Mittwoch, 26. September 2012

Wilde Tomate

Dicht an der Westwand wachsen «wilde» Tomaten prima.
Tomaten gedeihen nördlich der Alpen nur mit viel Gehätschel, Liebe und Fürsorge. Lässt man sie einmal im Regen stehen, bricht gleich eine ihrer vielen Pilzkrankheiten aus und die Ernte ist futsch. Darum habe ich es dieses Jahr schon gar nicht versucht.
Aber sie aus dem Garten zu sperren ist nicht so einfach, denn Tomaten haben auch eine äusserst sture Seite. An unserer westlichen Hauswand ist während der ganzen Saison eine dieser Unbeugsamen gewachsen. Sie kam vermutlich aus einem Samen, der im Komposthaufen auf den richtigen Augenblick wartete. Als wir die Erde neu verteilten, ist er gekeimt und hat sich mittlerweile zu einer stattlichen Pflanze entwickelt. Sie blüht und trägt sogar Früchte.
Ob die noch reif werden im Oktober?
Und das alles ohne eine Stützstange zu setzen, ohne zu giessen, ohne Triebe abzubrechen und ohne Regenschutz, abgesehen vom kurzen Vordach, welches den gröbsten Regen abhält. Dass ich ernten werde, bezweifle ich. Die Stängelfäule hat sich nun doch gemeldet und hält die trotzige Pflanze fest im Würgegriff. Wenn der Oktober allerdings sehr warm wird...

Mittwoch, 19. September 2012

Landebahn-Befeuerung

Bevor sich die violetten Blüten öffnen, zeigen die
grösseren Scheinblüten nach unten.
Flughäfen machen sich für die anfliegenden Jets durch eine Befeuerung sichtbar. Die Lichter zeigen dem Piloten bei Nacht und Nebel, wo die Piste ist. Bei den Pflanzen gibt es das auch. Dort heissen die Lichter «Blüten». Die grellen Farben zeigen Insekten, wo sich eine Landung lohnt.
Die Samthortensie hat das System der Befeuerung weiter ausgebaut. Da ihre Blüten etwas klein geraten sind, bringt sie zusätzlich einen Kranz weisser Scheinblüten hervor. Dank ihnen ist sie schon von weitem für Hummeln und Bienen sichtbar.

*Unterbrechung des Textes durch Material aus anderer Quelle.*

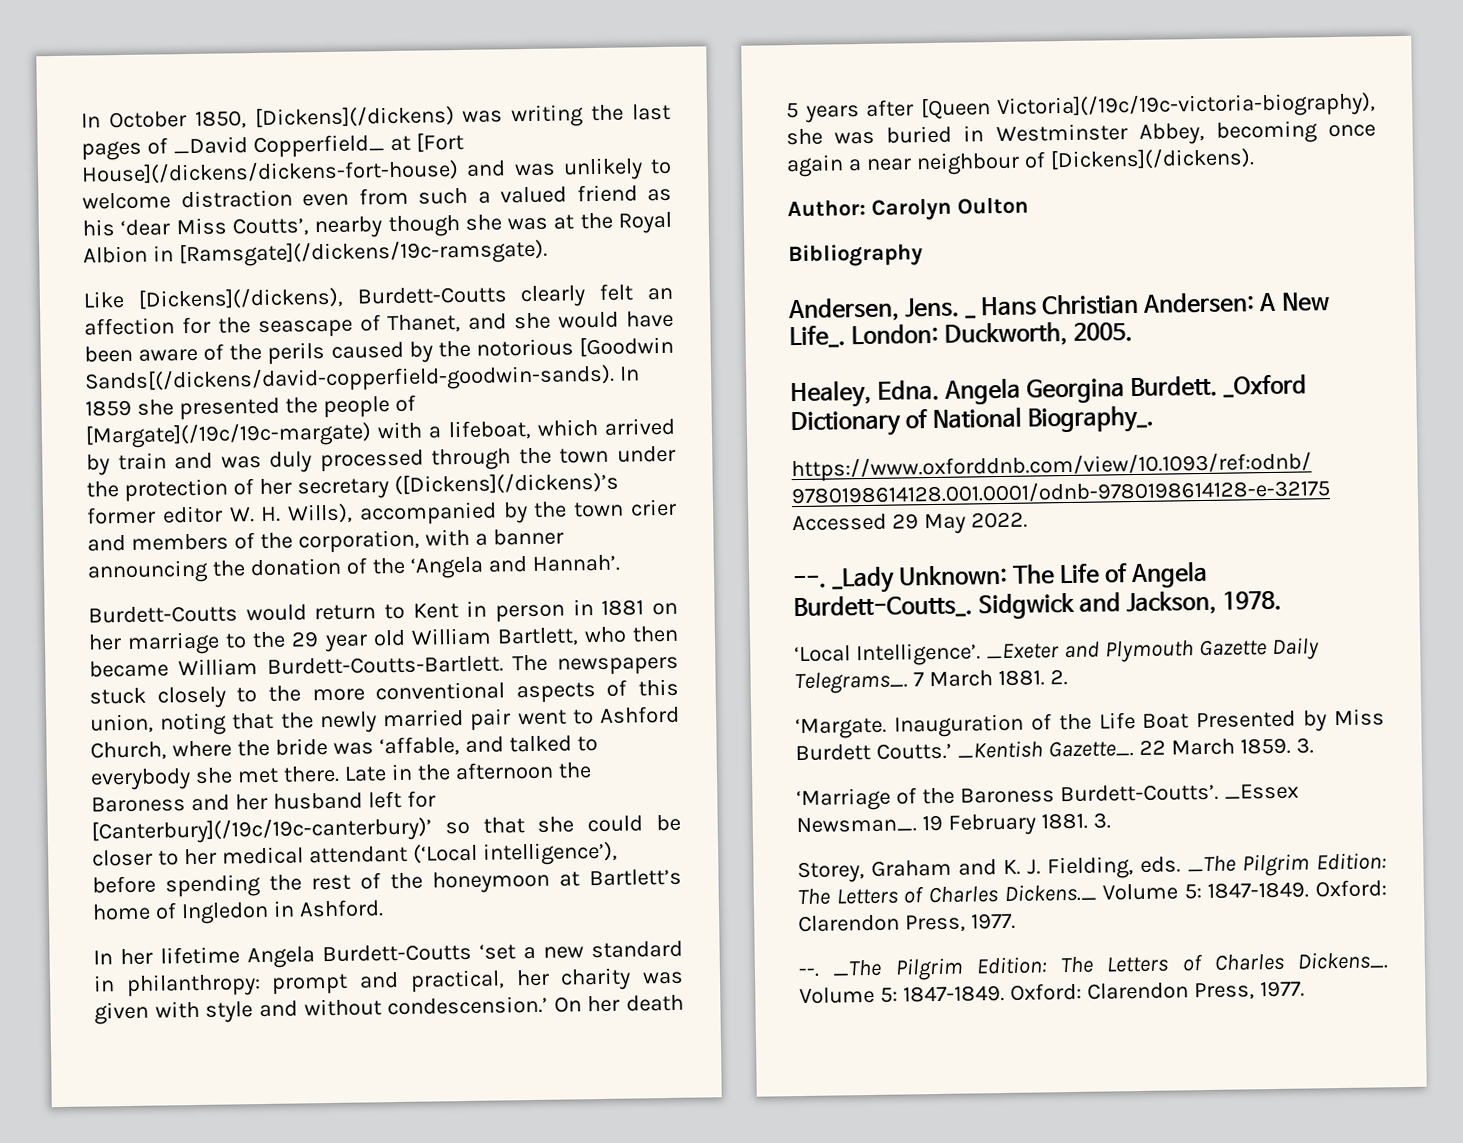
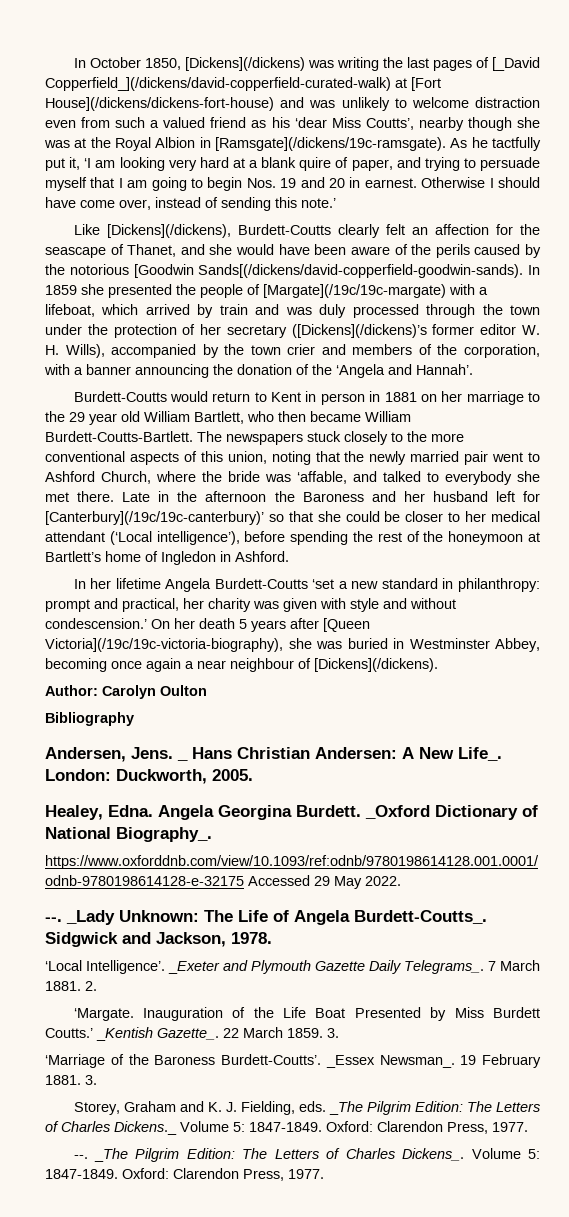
[172,134,385,159] _David Copperfield_ -> [492,57,541,71] [45,77,391,91] [_David Copperfield_](/dickens/david-copperfield-curated-walk)
(548, 253) none -> [450,137,541,151] [45,157,540,171] [45,177,540,191] [45,197,336,211] As he tactfully put it, ‘I am looking very hard at a blank quire of paper, and trying to persuade myself that I am going to begin Nos. 19 and 20 in earnest. Otherwise I should have come over, instead of sending this note.’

Diese «Pflanzenscheinwerfer» sind so stark, dass die Hortensie sehr behutsam mit ihnen umgeht. Keinesfalls dürfen sie eingeschaltet werden, bevor die Blüten sich öffnen. Denn dann würden die Insekten keinen Nektar vorfinden und enttäuscht abschwirren und beim nächsten Mal womöglich auf einen Besuch verzichten.
Erst danach färben sie sich weiss und zeigen gen Himmel.
Die Hortensie verhindert das, indem sie die Scheinblüten erst einmal grün belässt. Auf diese Weise fallen sie nicht so auf. Zudem lässt sie ihre Scheinwerfer nach unten zeigen. Fazit: Die Landebahn ist stockdunkel. Erst zeitgleich mit der Blütenöffnung färben sie sich weiss und strecken sich nach oben. Und es geht noch weiter: Nach dem Abblühen färben sich die Scheinblüten wieder grün und beugen sich abermals nach unten. Der Flughafen ist geschlossen. Das Resultat dieser fein abgestimmten Choreographie ist, dass die Insekten genau wissen, wann sie zur Landung ansetzen müssen.